The research slop is largely meaningless. The work itself is mostly garbage, and people are wasting time, money, and resources filling the dregs of pay-to-publish journals. We’re also incentivizing volume over quality so that students are incentivized to pretend that random surveys and opinion pieces are research instead of spending real time doing real work that could have a meaningful impact on other people or actually develop valuable skills. Most work is read by no one except AI bots, and the last thing we need are the LLMs internalizing a bunch more fake research and observational BS.

Time is zero-sum. The question can therefore never just be: is there value? Despite the mockery and dismissal above, of course there is some value. The question has to be: is this the best use of limited resources to achieve the goals of graduating good doctors?

Building a true meritocracy with holistic application selection is an incredible challenge. Matching people to a limited prospective jobs based on both their desires and their aptitudes is truly hard, and the desperation to shine is just as reasonable here as high school students buffing their resumes for college admissions.

Easy Mitigation Steps

We can’t change the overall game, but we can adjust the rules to nudge the behaviors to our desired outcomes.

The NRMP needs to at least start reporting the median and not the mean.
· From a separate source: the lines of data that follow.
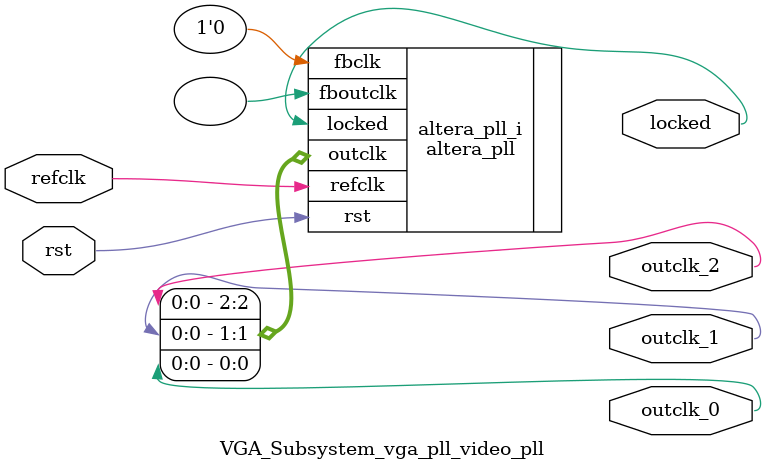
<source format=v>
`timescale 1ns/10ps
module  VGA_Subsystem_vga_pll_video_pll(

	// interface 'refclk'
	input wire refclk,

	// interface 'reset'
	input wire rst,

	// interface 'outclk0'
	output wire outclk_0,

	// interface 'outclk1'
	output wire outclk_1,

	// interface 'outclk2'
	output wire outclk_2,

	// interface 'locked'
	output wire locked
);

	altera_pll #(
		.fractional_vco_multiplier("false"),
		.reference_clock_frequency("50.0 MHz"),
		.operation_mode("direct"),
		.number_of_clocks(3),
		.output_clock_frequency0("25.000000 MHz"),
		.phase_shift0("0 ps"),
		.duty_cycle0(50),
		.output_clock_frequency1("65.000000 MHz"),
		.phase_shift1("0 ps"),
		.duty_cycle1(50),
		.output_clock_frequency2("33.333333 MHz"),
		.phase_shift2("0 ps"),
		.duty_cycle2(50),
		.output_clock_frequency3("0 MHz"),
		.phase_shift3("0 ps"),
		.duty_cycle3(50),
		.output_clock_frequency4("0 MHz"),
		.phase_shift4("0 ps"),
		.duty_cycle4(50),
		.output_clock_frequency5("0 MHz"),
		.phase_shift5("0 ps"),
		.duty_cycle5(50),
		.output_clock_frequency6("0 MHz"),
		.phase_shift6("0 ps"),
		.duty_cycle6(50),
		.output_clock_frequency7("0 MHz"),
		.phase_shift7("0 ps"),
		.duty_cycle7(50),
		.output_clock_frequency8("0 MHz"),
		.phase_shift8("0 ps"),
		.duty_cycle8(50),
		.output_clock_frequency9("0 MHz"),
		.phase_shift9("0 ps"),
		.duty_cycle9(50),
		.output_clock_frequency10("0 MHz"),
		.phase_shift10("0 ps"),
		.duty_cycle10(50),
		.output_clock_frequency11("0 MHz"),
		.phase_shift11("0 ps"),
		.duty_cycle11(50),
		.output_clock_frequency12("0 MHz"),
		.phase_shift12("0 ps"),
		.duty_cycle12(50),
		.output_clock_frequency13("0 MHz"),
		.phase_shift13("0 ps"),
		.duty_cycle13(50),
		.output_clock_frequency14("0 MHz"),
		.phase_shift14("0 ps"),
		.duty_cycle14(50),
		.output_clock_frequency15("0 MHz"),
		.phase_shift15("0 ps"),
		.duty_cycle15(50),
		.output_clock_frequency16("0 MHz"),
		.phase_shift16("0 ps"),
		.duty_cycle16(50),
		.output_clock_frequency17("0 MHz"),
		.phase_shift17("0 ps"),
		.duty_cycle17(50),
		.pll_type("General"),
		.pll_subtype("General")
	) altera_pll_i (
		.rst	(rst),
		.outclk	({outclk_2, outclk_1, outclk_0}),
		.locked	(locked),
		.fboutclk	( ),
		.fbclk	(1'b0),
		.refclk	(refclk)
	);
endmodule


</source>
Even better, we should split application success into quartiles. Students currently see this data and are mislead, because long tail outliers are dragging the mean up. Many who are “below average” for their field aren’t actually below the median. Break these things down by quartile and maybe then we’ll see how “required” and impactful research really is in most fields.
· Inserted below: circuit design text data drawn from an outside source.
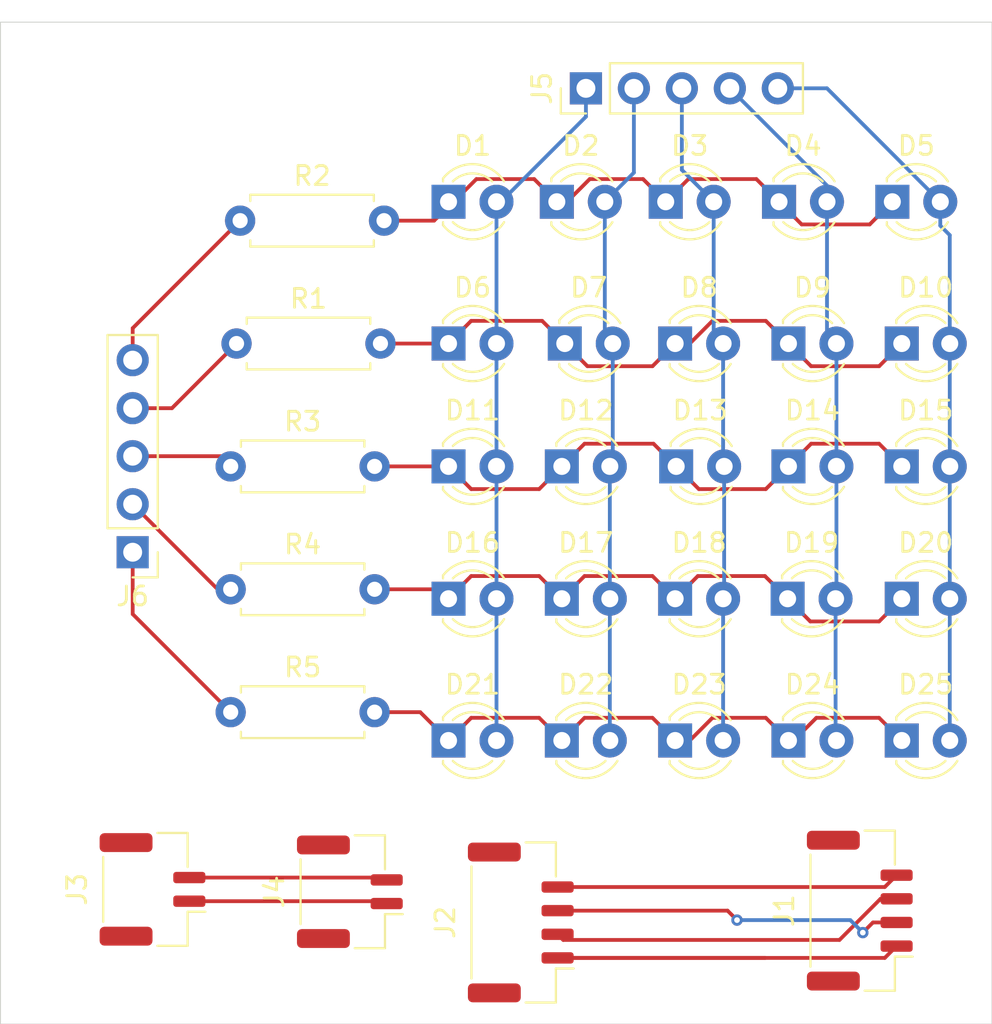
<source format=kicad_pcb>
(kicad_pcb
	(version 20240108)
	(generator "pcbnew")
	(generator_version "8.0")
	(general
		(thickness 1.6)
		(legacy_teardrops no)
	)
	(paper "A4")
	(layers
		(0 "F.Cu" signal)
		(31 "B.Cu" signal)
		(32 "B.Adhes" user "B.Adhesive")
		(33 "F.Adhes" user "F.Adhesive")
		(34 "B.Paste" user)
		(35 "F.Paste" user)
		(36 "B.SilkS" user "B.Silkscreen")
		(37 "F.SilkS" user "F.Silkscreen")
		(38 "B.Mask" user)
		(39 "F.Mask" user)
		(40 "Dwgs.User" user "User.Drawings")
		(41 "Cmts.User" user "User.Comments")
		(42 "Eco1.User" user "User.Eco1")
		(43 "Eco2.User" user "User.Eco2")
		(44 "Edge.Cuts" user)
		(45 "Margin" user)
		(46 "B.CrtYd" user "B.Courtyard")
		(47 "F.CrtYd" user "F.Courtyard")
		(48 "B.Fab" user)
		(49 "F.Fab" user)
		(50 "User.1" user)
		(51 "User.2" user)
		(52 "User.3" user)
		(53 "User.4" user)
		(54 "User.5" user)
		(55 "User.6" user)
		(56 "User.7" user)
		(57 "User.8" user)
		(58 "User.9" user)
	)
	(setup
		(pad_to_mask_clearance 0)
		(allow_soldermask_bridges_in_footprints no)
		(pcbplotparams
			(layerselection 0x00010fc_ffffffff)
			(plot_on_all_layers_selection 0x0000000_00000000)
			(disableapertmacros no)
			(usegerberextensions no)
			(usegerberattributes yes)
			(usegerberadvancedattributes yes)
			(creategerberjobfile yes)
			(dashed_line_dash_ratio 12.000000)
			(dashed_line_gap_ratio 3.000000)
			(svgprecision 4)
			(plotframeref no)
			(viasonmask no)
			(mode 1)
			(useauxorigin no)
			(hpglpennumber 1)
			(hpglpenspeed 20)
			(hpglpendiameter 15.000000)
			(pdf_front_fp_property_popups yes)
			(pdf_back_fp_property_popups yes)
			(dxfpolygonmode yes)
			(dxfimperialunits yes)
			(dxfusepcbnewfont yes)
			(psnegative no)
			(psa4output no)
			(plotreference yes)
			(plotvalue yes)
			(plotfptext yes)
			(plotinvisibletext no)
			(sketchpadsonfab no)
			(subtractmaskfromsilk no)
			(outputformat 1)
			(mirror no)
			(drillshape 1)
			(scaleselection 1)
			(outputdirectory "")
		)
	)
	(net 0 "")
	(net 1 "Net-(D1-K)")
	(net 2 "Net-(D1-A)")
	(net 3 "Net-(D12-A)")
	(net 4 "Net-(D13-A)")
	(net 5 "Net-(D14-A)")
	(net 6 "Net-(D10-A)")
	(net 7 "Net-(D10-K)")
	(net 8 "Net-(D11-K)")
	(net 9 "Net-(D16-K)")
	(net 10 "Net-(D21-K)")
	(net 11 "/+3V3")
	(net 12 "/GND")
	(net 13 "/TX")
	(net 14 "/RX")
	(net 15 "/CAN_L")
	(net 16 "/CAN_H")
	(net 17 "Net-(J6-Pin_3)")
	(net 18 "Net-(J6-Pin_4)")
	(net 19 "Net-(J6-Pin_5)")
	(net 20 "Net-(J6-Pin_1)")
	(net 21 "Net-(J6-Pin_2)")
	(footprint "LED_THT:LED_D3.0mm" (layer "F.Cu") (at 82.225 64))
	(footprint "LED_THT:LED_D3.0mm" (layer "F.Cu") (at 88.225 50.5))
	(footprint "LED_THT:LED_D3.0mm" (layer "F.Cu") (at 75.96 43))
	(footprint "Resistor_THT:R_Axial_DIN0207_L6.3mm_D2.5mm_P7.62mm_Horizontal" (layer "F.Cu") (at 58.69 57))
	(footprint "LED_THT:LED_D3.0mm" (layer "F.Cu") (at 94.225 57))
	(footprint "Resistor_THT:R_Axial_DIN0207_L6.3mm_D2.5mm_P7.62mm_Horizontal" (layer "F.Cu") (at 58.69 70))
	(footprint "Connector_PinHeader_2.54mm:PinHeader_1x05_P2.54mm_Vertical" (layer "F.Cu") (at 53.5 61.54 180))
	(footprint "LED_THT:LED_D3.0mm" (layer "F.Cu") (at 94.225 71.5))
	(footprint "Connector_JST:JST_GH_BM04B-GHS-TBT_1x04-1MP_P1.25mm_Vertical" (layer "F.Cu") (at 92 80.5 90))
	(footprint "Connector_JST:JST_GH_BM02B-GHS-TBT_1x02-1MP_P1.25mm_Vertical" (layer "F.Cu") (at 54.55 79.375 90))
	(footprint "LED_THT:LED_D3.0mm" (layer "F.Cu") (at 70.225 43))
	(footprint "Resistor_THT:R_Axial_DIN0207_L6.3mm_D2.5mm_P7.62mm_Horizontal" (layer "F.Cu") (at 59.19 44))
	(footprint "Resistor_THT:R_Axial_DIN0207_L6.3mm_D2.5mm_P7.62mm_Horizontal" (layer "F.Cu") (at 59 50.5))
	(footprint "LED_THT:LED_D3.0mm" (layer "F.Cu") (at 76.38 50.5))
	(footprint "LED_THT:LED_D3.0mm" (layer "F.Cu") (at 87.725 43))
	(footprint "Connector_JST:JST_GH_BM04B-GHS-TBT_1x04-1MP_P1.25mm_Vertical" (layer "F.Cu") (at 74.05 81.125 90))
	(footprint "Resistor_THT:R_Axial_DIN0207_L6.3mm_D2.5mm_P7.62mm_Horizontal" (layer "F.Cu") (at 58.69 63.5))
	(footprint "LED_THT:LED_D3.0mm" (layer "F.Cu") (at 70.225 57))
	(footprint "LED_THT:LED_D3.0mm" (layer "F.Cu") (at 94.225 64))
	(footprint "LED_THT:LED_D3.0mm" (layer "F.Cu") (at 88.225 57))
	(footprint "LED_THT:LED_D3.0mm" (layer "F.Cu") (at 76.225 64))
	(footprint "Connector_PinHeader_2.54mm:PinHeader_1x05_P2.54mm_Vertical" (layer "F.Cu") (at 77.5 37 90))
	(footprint "LED_THT:LED_D3.0mm" (layer "F.Cu") (at 82.28 57))
	(footprint "LED_THT:LED_D3.0mm" (layer "F.Cu") (at 94.225 50.5))
	(footprint "LED_THT:LED_D3.0mm" (layer "F.Cu") (at 81.725 43))
	(footprint "LED_THT:LED_D3.0mm" (layer "F.Cu") (at 88.18 64))
	(footprint "LED_THT:LED_D3.0mm" (layer "F.Cu") (at 82.225 50.5))
	(footprint "Connector_JST:JST_GH_BM02B-GHS-TBT_1x02-1MP_P1.25mm_Vertical" (layer "F.Cu") (at 65 79.5 90))
	(footprint "LED_THT:LED_D3.0mm" (layer "F.Cu") (at 70.225 71.5))
	(footprint "LED_THT:LED_D3.0mm" (layer "F.Cu") (at 93.725 43))
	(footprint "LED_THT:LED_D3.0mm" (layer "F.Cu") (at 70.225 50.5))
	(footprint "LED_THT:LED_D3.0mm" (layer "F.Cu") (at 76.225 71.5))
	(footprint "LED_THT:LED_D3.0mm" (layer "F.Cu") (at 88.225 71.5))
	(footprint "LED_THT:LED_D3.0mm" (layer "F.Cu") (at 76.225 57))
	(footprint "LED_THT:LED_D3.0mm" (layer "F.Cu") (at 70.225 64))
	(footprint "LED_THT:LED_D3.0mm" (layer "F.Cu") (at 82.225 71.5))
	(gr_rect
		(start 46.5 33.5)
		(end 99 86.5)
		(stroke
			(width 0.05)
			(type default)
		)
		(fill none)
		(layer "Edge.Cuts")
		(uuid "51466507-b81b-44bc-9c67-2eb617b20ddd")
	)
	(segment
		(start 69.46 44)
		(end 70.46
... [21939 chars truncated]
</source>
We should probably also limit the ERAS length and separate posters/abstracts/presentations from publications. We need to limit the double-counting that distorts the averages and change the incentives to promote diving deep to do meaningful work.

The Great Filter

After posting that chart and out of curiosity, I did a 100% unscientific poll on Twitter with 71 responses:

 

So, I can’t pretend that the students are wrong to play the game. It just means even more that, as a field, we need to adjust our systems and incentives to drive our actual desired behavior and improve our actual observable outcomes.

Of course, how widespread this type of filtering really is and the actual impact for different specialities would make for a great research project.